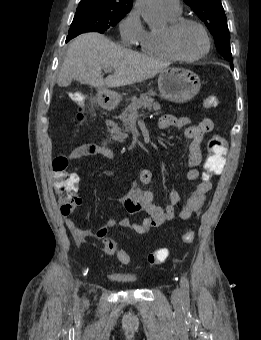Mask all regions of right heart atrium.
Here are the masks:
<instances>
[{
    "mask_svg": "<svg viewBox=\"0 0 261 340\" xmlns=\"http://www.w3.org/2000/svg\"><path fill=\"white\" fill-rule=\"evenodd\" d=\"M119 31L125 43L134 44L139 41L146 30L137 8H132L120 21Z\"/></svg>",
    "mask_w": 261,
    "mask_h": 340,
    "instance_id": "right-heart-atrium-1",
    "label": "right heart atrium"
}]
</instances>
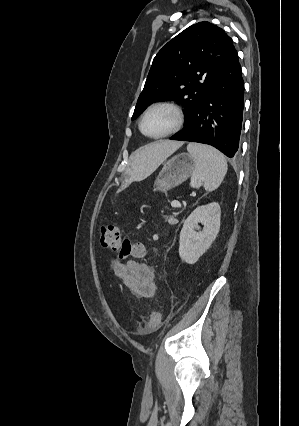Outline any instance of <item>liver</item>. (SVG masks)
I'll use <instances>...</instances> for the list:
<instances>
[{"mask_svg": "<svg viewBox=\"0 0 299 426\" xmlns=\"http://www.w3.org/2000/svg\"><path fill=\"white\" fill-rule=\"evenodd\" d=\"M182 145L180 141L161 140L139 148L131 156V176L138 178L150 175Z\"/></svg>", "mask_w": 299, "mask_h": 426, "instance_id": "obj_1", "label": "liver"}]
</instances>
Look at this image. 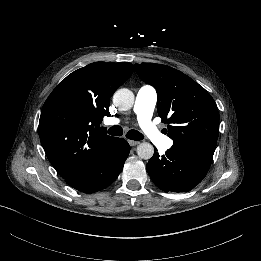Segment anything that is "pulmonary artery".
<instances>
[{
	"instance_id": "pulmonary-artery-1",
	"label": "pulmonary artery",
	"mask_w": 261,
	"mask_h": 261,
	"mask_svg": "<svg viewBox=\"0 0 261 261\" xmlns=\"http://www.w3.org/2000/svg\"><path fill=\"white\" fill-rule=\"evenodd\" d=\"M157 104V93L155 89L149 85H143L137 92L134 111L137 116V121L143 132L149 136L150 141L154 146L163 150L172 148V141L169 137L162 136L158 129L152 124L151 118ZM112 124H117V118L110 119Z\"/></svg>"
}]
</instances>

------------------------------------------------------------------------

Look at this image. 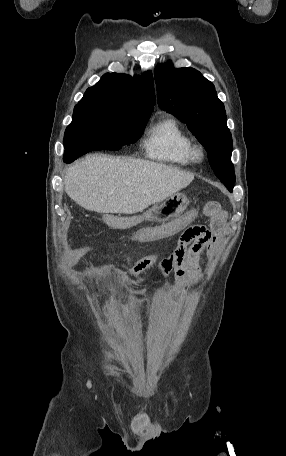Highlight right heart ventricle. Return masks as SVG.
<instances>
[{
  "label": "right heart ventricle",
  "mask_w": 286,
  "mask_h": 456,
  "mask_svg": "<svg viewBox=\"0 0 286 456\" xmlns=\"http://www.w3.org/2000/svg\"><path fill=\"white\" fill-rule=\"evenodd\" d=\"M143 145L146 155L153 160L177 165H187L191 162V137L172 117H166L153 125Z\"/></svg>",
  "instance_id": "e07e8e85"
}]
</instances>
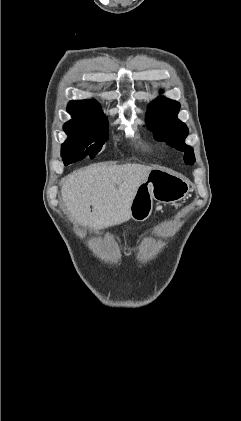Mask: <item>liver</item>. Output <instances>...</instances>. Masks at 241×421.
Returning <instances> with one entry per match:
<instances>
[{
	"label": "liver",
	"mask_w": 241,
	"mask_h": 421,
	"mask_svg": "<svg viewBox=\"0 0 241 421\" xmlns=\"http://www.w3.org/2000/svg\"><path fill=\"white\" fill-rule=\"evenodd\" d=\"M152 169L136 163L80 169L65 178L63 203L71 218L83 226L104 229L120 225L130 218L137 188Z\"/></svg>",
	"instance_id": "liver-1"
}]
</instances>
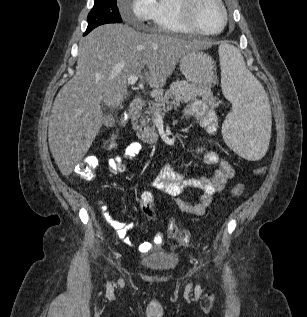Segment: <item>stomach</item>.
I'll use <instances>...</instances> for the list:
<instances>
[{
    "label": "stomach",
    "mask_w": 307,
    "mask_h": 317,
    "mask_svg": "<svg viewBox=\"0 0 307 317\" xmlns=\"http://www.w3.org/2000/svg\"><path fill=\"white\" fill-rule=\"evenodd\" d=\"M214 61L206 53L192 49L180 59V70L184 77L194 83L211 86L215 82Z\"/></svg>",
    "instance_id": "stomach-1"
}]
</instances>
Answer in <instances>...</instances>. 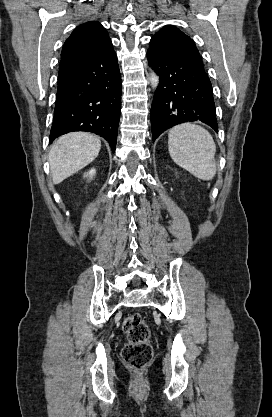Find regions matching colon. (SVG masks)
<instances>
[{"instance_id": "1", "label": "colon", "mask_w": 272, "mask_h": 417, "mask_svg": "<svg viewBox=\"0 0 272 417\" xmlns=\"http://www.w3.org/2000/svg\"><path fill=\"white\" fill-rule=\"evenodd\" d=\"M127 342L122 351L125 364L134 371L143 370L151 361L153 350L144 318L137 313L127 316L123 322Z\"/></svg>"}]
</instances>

------------------------------------------------------------------------

WHAT TO WORK ON:
Locate every line in the records above that contains the string "viewBox", with capitalization counting, and copy each of those lines in full.

FINAL ANSWER:
    "mask_svg": "<svg viewBox=\"0 0 261 340\" xmlns=\"http://www.w3.org/2000/svg\"><path fill=\"white\" fill-rule=\"evenodd\" d=\"M119 31L125 43L134 44L139 41L146 30L137 8H132L120 21Z\"/></svg>",
[{"mask_svg": "<svg viewBox=\"0 0 299 426\" xmlns=\"http://www.w3.org/2000/svg\"><path fill=\"white\" fill-rule=\"evenodd\" d=\"M182 145L180 141L161 140L139 148L131 156V176L138 178L150 175Z\"/></svg>", "mask_w": 299, "mask_h": 426, "instance_id": "obj_1", "label": "liver"}]
	"mask_svg": "<svg viewBox=\"0 0 261 261\" xmlns=\"http://www.w3.org/2000/svg\"><path fill=\"white\" fill-rule=\"evenodd\" d=\"M157 104V93L155 89L149 85H143L137 92L134 111L137 116V121L143 132L149 136L150 141L154 146L163 150L172 148V141L169 137L162 136L158 129L152 124L151 118ZM112 124H117V118L110 119Z\"/></svg>"
  "mask_svg": "<svg viewBox=\"0 0 286 456\" xmlns=\"http://www.w3.org/2000/svg\"><path fill=\"white\" fill-rule=\"evenodd\" d=\"M143 145L146 155L153 160L177 165H187L191 162V137L172 117H166L153 125Z\"/></svg>",
	"mask_svg": "<svg viewBox=\"0 0 241 421\" xmlns=\"http://www.w3.org/2000/svg\"><path fill=\"white\" fill-rule=\"evenodd\" d=\"M152 169L136 163L80 169L65 178L63 203L71 218L83 226L104 229L120 225L130 218L137 188Z\"/></svg>",
    "mask_svg": "<svg viewBox=\"0 0 307 317\" xmlns=\"http://www.w3.org/2000/svg\"><path fill=\"white\" fill-rule=\"evenodd\" d=\"M214 61L206 53L192 49L180 59V70L184 77L194 83L211 86L215 82Z\"/></svg>",
[{"instance_id": "1", "label": "colon", "mask_w": 272, "mask_h": 417, "mask_svg": "<svg viewBox=\"0 0 272 417\" xmlns=\"http://www.w3.org/2000/svg\"><path fill=\"white\" fill-rule=\"evenodd\" d=\"M127 342L122 351L125 364L134 371L143 370L151 361L153 350L144 318L137 313L127 316L123 322Z\"/></svg>"}]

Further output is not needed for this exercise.